This article was published by The Economist , Photo Credit: The Economist
When SALIH HUDAYAR visited Tajikistan in 2014, he remembers therebeing “thousands” of fellow Uyghurs in Dushanbe, the capital. Many of them came from the same city as him, Artush, in western Xinjiang. But since then the number of Uyghurs in the country has dwindled. Mr Hudayar is now an American citizen and the head of a group called the East Turkistan Government in Exile (ETGE), founded in Washington in 2004, claiming to represent the interests of Uyghurs in Xinjiang (or East Turkistan, as some Uyghurs call the region). According to evidence submitted on June 10th to the International Criminal Court (ICC), on behalf of the ETGE and the East Turkistan National Awakening Movement, another Washington-based group, China has been working with Tajikistan to round up and deport Uyghurs since at least 2016. The Chinese Public Security Bureau worked with the Tajikistan police to identify any Uyghurs, and then “directly intervened” to deport them back to China. “I knew central Asia wasn’t safe,” Mr Hudayar remembers. “No matter where you go, you have to be careful.”
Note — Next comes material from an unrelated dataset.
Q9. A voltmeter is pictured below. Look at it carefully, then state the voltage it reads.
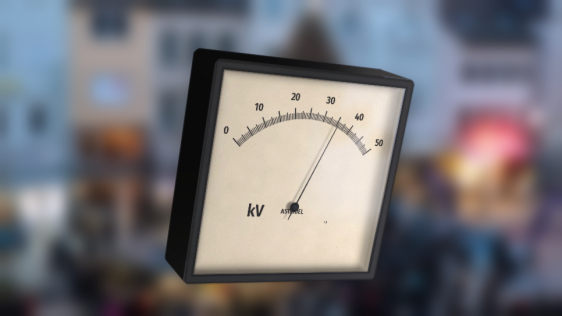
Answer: 35 kV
The lawyers for the two Uyghur groups are asking the ICC’s prosecutor to open an investigation into Chinese officials. They allege that through threats, intimidation and physical force, nearly 3,000 Uyghurs—85-90% of the total population in Tajikistan—have been compelled to return to China, where they are likely to end up in detention camps. The complaint argues that “these arrests, enforced disappearances, abductions and deportations form the first step of a continuum of alleged criminal conduct amounting to genocide and crimes against humanity”. There is no evidence of mass killings of Uyghurs in Xinjiang, but there are credible reports of extrajudicial detentions, torture, sterilisations, forced labour and many other horrors that could constitute crimes against humanity. Uyghur activists will see benefit if the complaint simply serves to discomfit China and draw international attention to its abuses in Xinjiang. But they are hoping for more. If the ICC’s prosecutor, Fatou Bensouda, agrees that there is enough evidence of abuses happening in Tajikistan, rather than China, she may then apply to the court’s judges to open an investigation. But even that step would be a long way from actually convicting any officials in China.